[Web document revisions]
:::
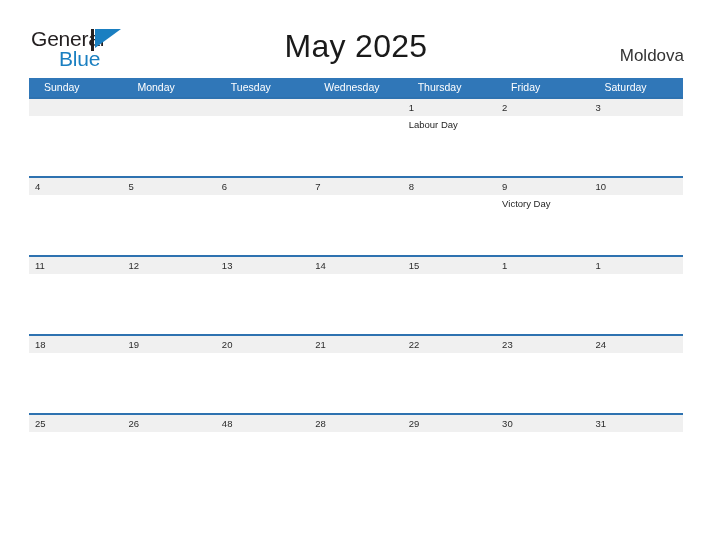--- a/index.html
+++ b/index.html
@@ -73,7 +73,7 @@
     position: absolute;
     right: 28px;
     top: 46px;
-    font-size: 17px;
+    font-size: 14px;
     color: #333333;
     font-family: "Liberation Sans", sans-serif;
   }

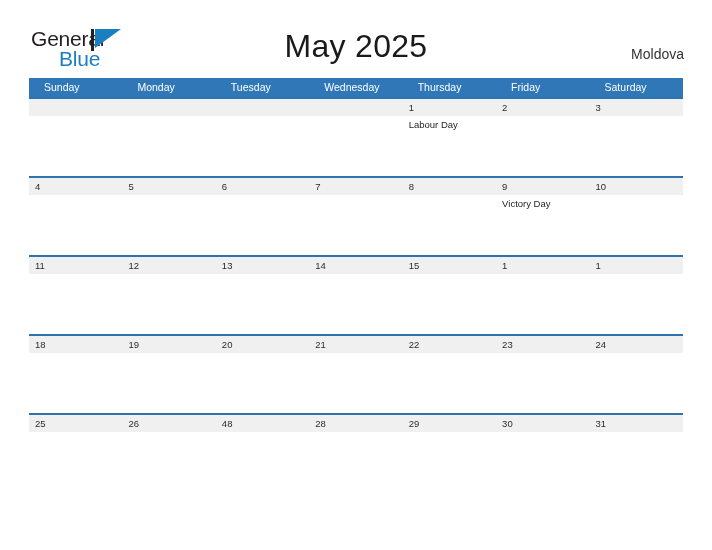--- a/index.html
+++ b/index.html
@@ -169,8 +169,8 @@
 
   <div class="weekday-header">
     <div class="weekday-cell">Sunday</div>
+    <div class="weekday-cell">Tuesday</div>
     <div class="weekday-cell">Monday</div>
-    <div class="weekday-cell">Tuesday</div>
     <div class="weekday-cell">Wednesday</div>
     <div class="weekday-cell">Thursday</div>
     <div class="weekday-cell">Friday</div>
:::
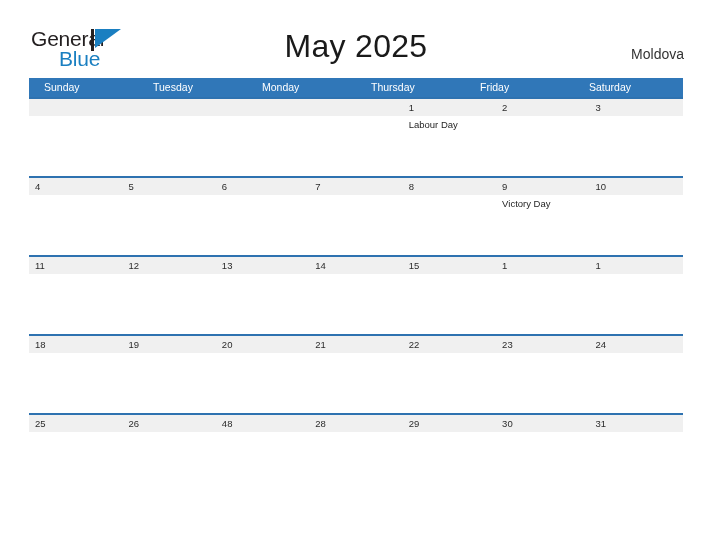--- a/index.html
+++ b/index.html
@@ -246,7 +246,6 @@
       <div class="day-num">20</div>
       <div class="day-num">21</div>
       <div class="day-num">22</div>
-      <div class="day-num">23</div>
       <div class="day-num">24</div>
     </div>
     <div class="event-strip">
:::
TO DO
Go through the data above and tally every line that includes "cell". State only the total.

YOUR SOLUTION
7